— TEXT SEGMENT —
* * * * * * *
The tax hikes and spending cuts scheduled to kick in at year’s end could wreck the economy. So why isn’t Wall Street sweating? MoneyShow’s Jim Jubak, also of Jubak’s Picks, explains.

The fiscal cliff approaches. Everyone in the vehicle knows it is there.

Everyone in the vehicle knows that plunging over the fiscal cliff would send shock waves through the US economy and stock market. Everyone knows the odds of avoiding the plunge are extremely low. And everyone can put a date on the plunge.

Is the only question when to jump out of the car? The US fiscal cliff sits on the horizon at the end of 2012.

A perfect storm of pending tax increases and spending cuts—all automatic unless politicians in Washington move to stop them—would cut growth of the US GDP in half in 2013, according to the Congressional Budget Office.

If politicians stop the tax increases and the automatic budget cuts, but do nothing to reduce the resulting deficit—which is frankly the most likely outcome if Washington does anything at all—GDP growth would pick up and unemployment would fall in 2013.

But deficits would soar and the percentage of debt held by the public would climb to the highest level since the end of World War II. The US could expect further credit-rating downgrades from companies such as Standard & Poor’s, a weaker dollar, and rising interest rates, which would all cut long-term growth.

A pretty set of alternatives, no? Let’s sketch in a few more of the grisly details.

Crashing on Autopilot
Here’s how the Congressional Budget Office summed up the approaching fiscal cliff in January.

  • What the CBO calls "tax provisions," and that most of us think of as the Bush tax cuts, are set to automatically expire at the end of this year. That would boost individual income taxes by $3.8 trillion from 2013 through 2022.
  • The Alternative Minimum Tax isn’t indexed to inflation, so with rising inflation, more and more taxpayers face the higher rates of the AMT. Congress has passed a series of one-year patches that have essentially increased the income level at which the tax hits. Without that fix—and no fix has yet been passed for 2012—the Congressional Budget Office projects that the number of taxpayers subject to the AMT will go from 4 million in 2011 to 30 million in 2012.
  • The automatic spending cuts put in place as part of the debt-ceiling compromise are to go into effect in January 2013. The spending cuts amount to $103 billion a year.
  • The cuts to Social Security withholding taxes, enacted as part of the Middle Class Tax Relief and Job Creation Act of 2012 in February, expire at the end of the year, sending the withholding rate back to 6.2% from the current 4.2%.

The total, if all the automatic cuts and tax increases happen, would remove about $500 billion, or 4% of GDP, from the US economy. The effect, the CBO estimates, would be to reduce GDP growth from 2% in 2012 to 1.1% in 2013.

Cheeringly, the Congressional Budget Office estimates that economic activity would "remain below the economy’s potential until 2018." Unemployment would stay above 8% in 2013 and wouldn’t decline to 7% until the end of 2015.

The bad news is that the CBO forecast falls at the optimistic end of forecasts. Some economists calculate that tax increases and spending cuts of that magnitude would cost the economy about 2.8 percentage points of growth. Subtract that from the 2.2% annual growth rate recorded by the economy during the first quarter, and you get a negative number.

In other words, these tax and spending cuts could push us into recession again (the negative view) or give us an economy growing at just 1.1% (the positive view). That wouldn’t be a recession, technically, but it would feel like one.
* * * * * * *
— WHAT IS NEEDED —
In the article on the fiscal cliff, how much do the automatic spending cuts from the debt-ceiling compromise amount to each year?

— Stored data entries —
* * * * * * *
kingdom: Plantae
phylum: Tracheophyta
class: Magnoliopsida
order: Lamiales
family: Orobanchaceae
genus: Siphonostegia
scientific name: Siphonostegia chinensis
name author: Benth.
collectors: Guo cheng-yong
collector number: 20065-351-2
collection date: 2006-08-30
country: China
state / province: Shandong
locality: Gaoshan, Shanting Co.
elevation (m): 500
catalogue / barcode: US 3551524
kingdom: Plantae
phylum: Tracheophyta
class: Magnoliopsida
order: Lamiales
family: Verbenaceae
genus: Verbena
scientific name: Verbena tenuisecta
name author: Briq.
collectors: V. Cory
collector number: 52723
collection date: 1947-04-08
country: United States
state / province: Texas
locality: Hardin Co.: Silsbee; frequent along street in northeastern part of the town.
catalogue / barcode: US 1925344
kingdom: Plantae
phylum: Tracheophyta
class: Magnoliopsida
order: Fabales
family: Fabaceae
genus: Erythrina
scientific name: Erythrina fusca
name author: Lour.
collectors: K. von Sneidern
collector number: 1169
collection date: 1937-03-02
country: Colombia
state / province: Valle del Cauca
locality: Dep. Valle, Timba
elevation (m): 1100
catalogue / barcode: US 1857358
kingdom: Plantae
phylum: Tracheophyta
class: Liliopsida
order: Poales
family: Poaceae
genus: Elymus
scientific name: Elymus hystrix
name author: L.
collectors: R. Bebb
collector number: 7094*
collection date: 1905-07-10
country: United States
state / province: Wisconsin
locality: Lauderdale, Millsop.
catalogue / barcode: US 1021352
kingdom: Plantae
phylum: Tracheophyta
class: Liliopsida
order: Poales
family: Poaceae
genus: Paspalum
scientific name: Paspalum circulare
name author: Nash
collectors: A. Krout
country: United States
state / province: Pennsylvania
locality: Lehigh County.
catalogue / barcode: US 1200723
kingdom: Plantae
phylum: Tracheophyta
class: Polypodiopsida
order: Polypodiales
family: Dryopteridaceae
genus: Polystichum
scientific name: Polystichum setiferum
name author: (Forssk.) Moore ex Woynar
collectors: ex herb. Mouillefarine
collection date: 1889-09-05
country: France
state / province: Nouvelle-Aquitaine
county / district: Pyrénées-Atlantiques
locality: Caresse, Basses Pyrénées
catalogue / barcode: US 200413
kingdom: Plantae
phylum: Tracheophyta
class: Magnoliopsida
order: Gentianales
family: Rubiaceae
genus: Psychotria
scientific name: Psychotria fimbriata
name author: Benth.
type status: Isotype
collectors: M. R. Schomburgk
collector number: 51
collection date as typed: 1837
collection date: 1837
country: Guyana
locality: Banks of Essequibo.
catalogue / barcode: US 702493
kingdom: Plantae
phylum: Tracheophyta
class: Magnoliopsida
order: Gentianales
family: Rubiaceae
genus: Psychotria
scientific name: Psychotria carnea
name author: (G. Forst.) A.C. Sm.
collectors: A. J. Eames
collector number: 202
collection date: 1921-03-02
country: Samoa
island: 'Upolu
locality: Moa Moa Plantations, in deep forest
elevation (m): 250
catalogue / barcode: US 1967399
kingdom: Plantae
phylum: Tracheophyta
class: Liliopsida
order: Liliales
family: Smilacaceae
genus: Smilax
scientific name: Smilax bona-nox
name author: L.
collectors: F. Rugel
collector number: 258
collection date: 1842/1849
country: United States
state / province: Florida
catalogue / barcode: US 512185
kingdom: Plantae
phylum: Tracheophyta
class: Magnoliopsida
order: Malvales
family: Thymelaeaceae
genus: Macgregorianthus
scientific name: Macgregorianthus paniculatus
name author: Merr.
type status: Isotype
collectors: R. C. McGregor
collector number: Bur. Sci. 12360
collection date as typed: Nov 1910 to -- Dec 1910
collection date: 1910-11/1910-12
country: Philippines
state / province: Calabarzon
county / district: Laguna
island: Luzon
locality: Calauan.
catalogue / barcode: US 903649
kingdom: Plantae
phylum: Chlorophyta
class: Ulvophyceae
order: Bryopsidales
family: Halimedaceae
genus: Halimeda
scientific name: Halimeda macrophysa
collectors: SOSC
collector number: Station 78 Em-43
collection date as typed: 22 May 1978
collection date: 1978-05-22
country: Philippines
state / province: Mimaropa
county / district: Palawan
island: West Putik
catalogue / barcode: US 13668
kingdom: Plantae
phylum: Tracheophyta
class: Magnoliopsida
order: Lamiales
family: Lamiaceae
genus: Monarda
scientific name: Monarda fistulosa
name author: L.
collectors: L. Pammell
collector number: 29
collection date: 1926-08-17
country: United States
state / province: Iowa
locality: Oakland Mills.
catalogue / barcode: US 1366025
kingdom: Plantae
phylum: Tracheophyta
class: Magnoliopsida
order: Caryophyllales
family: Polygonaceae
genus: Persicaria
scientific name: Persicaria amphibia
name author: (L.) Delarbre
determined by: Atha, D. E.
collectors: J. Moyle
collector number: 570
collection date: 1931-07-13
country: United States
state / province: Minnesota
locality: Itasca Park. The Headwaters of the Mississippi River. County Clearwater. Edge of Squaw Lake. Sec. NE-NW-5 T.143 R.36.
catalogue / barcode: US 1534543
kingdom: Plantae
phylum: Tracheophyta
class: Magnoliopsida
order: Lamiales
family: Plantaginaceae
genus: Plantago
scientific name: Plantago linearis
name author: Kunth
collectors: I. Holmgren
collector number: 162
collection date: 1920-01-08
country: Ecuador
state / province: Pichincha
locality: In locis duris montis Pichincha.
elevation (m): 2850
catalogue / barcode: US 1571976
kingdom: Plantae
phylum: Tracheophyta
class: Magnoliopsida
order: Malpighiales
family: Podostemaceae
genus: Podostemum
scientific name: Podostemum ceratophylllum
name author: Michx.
* * * * * * *
— WRITTEN ANSWER —
$103 billion a year.